Mini prawn tostadas with mango salsa
  • Makes16
  • Cook time10 minutes
  • Prep time20 minutes, + 15 minutes marinating time
Ingredients
  • 4 Coles Mexico Corn Tortillas De Maiz
  • Vegetable oil, to shallow-fry
  • 1 avocado, stoned, peeled, coarsely chopped
  • 1 tbs finely chopped coriander
  • 2 tsp lime juice
  • 16 Coles Australian Cooked Whole Tiger Prawns, peeled, deveined, halved lengthways

Mango salsa

  • 2 tbs grapefruit juice
  • 2 tbs orange juice
  • 2 tbs lime juice
  • 1 mango, stoned, peeled, finely chopped
  • 1/4 cup finely chopped red onion
  • 1/2 long red chilli, finely chopped (optional)
    Description

    Kick off your meal with Curtis’ refreshing mini prawn tostadas.
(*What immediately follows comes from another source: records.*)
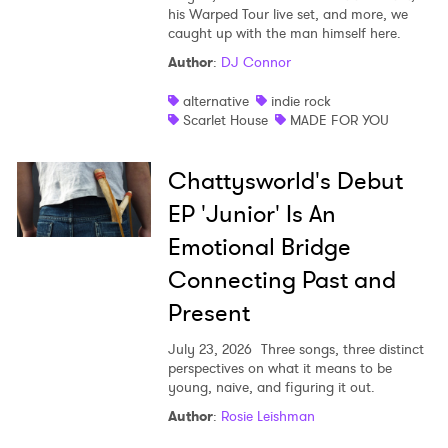
his Warped Tour live set, and more, we
caught up with the man himself here.
Author
:
DJ Connor
alternative
indie rock
Scarlet House
MADE FOR YOU
Chattysworld's Debut
EP 'Junior' Is An
Emotional Bridge
Connecting Past and
Present
July 23, 2026
Three songs, three distinct
perspectives on what it means to be
young, naive, and figuring it out.
Author
:
Rosie Leishman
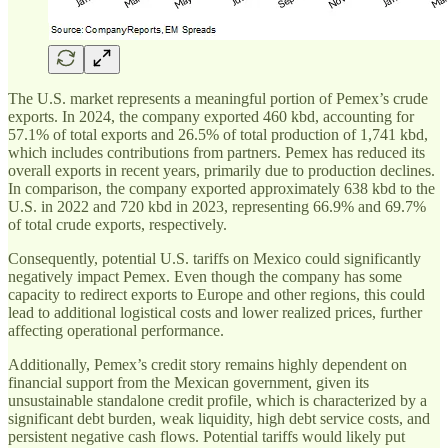
The U.S. market represents a meaningful portion of Pemex’s crude
exports. In 2024, the company exported 460 kbd, accounting for
57.1% of total exports and 26.5% of total production of 1,741 kbd,
which includes contributions from partners. Pemex has reduced its
overall exports in recent years, primarily due to production declines.
In comparison, the company exported approximately 638 kbd to the
U.S. in 2022 and 720 kbd in 2023, representing 66.9% and 69.7%
of total crude exports, respectively.
Consequently, potential U.S. tariffs on Mexico could significantly
negatively impact Pemex. Even though the company has some
capacity to redirect exports to Europe and other regions, this could
lead to additional logistical costs and lower realized prices, further
affecting operational performance.
Additionally, Pemex’s credit story remains highly dependent on
financial support from the Mexican government, given its
unsustainable standalone credit profile, which is characterized by a
significant debt burden, weak liquidity, high debt service costs, and
persistent negative cash flows. Potential tariffs would likely put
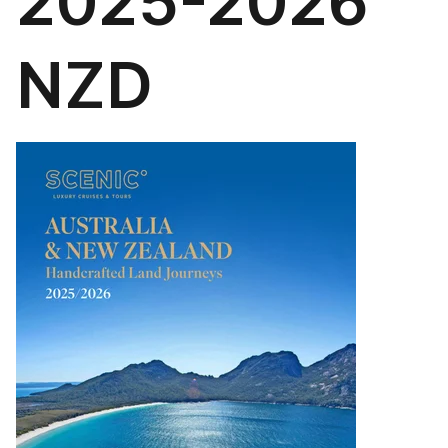
2025-2026
NZD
Served with mango salsa, they’re a delicious addition to any menu.

    Method
    1. Step 1

      Place the tortillas on a clean work surface. Using a 6cm round cutter, cut 4 discs from each tortilla. Pour enough oil into a large non-stick frying pan to reach 1.5cm up the side of the pan. Heat over medium-high heat (when the oil is ready, an offcut of tortilla sizzles immediately). Working in batches, add tortilla discs to the pan and cook, turning as needed, for 2 mins or until golden on both sides. Transfer to a plate lined with paper towel. Sprinkle with salt.
    2. Step 2

      To make the mango salsa, in a large bowl, combine the grapefruit juice, orange juice, lime juice, mango, onion and chilli, if using. Season. Set aside for 15 mins to develop the flavours.
    3. Step 3

      In a medium bowl, add the avocado, coriander and lime juice. Using a fork, mash until smooth and combined.
    4. Step 4

      Spoon avocado mixture over the tortilla discs and arrange on a serving platter. Divide prawns evenly among tortilla discs. Using a slotted spoon, top with mango salsa to serve.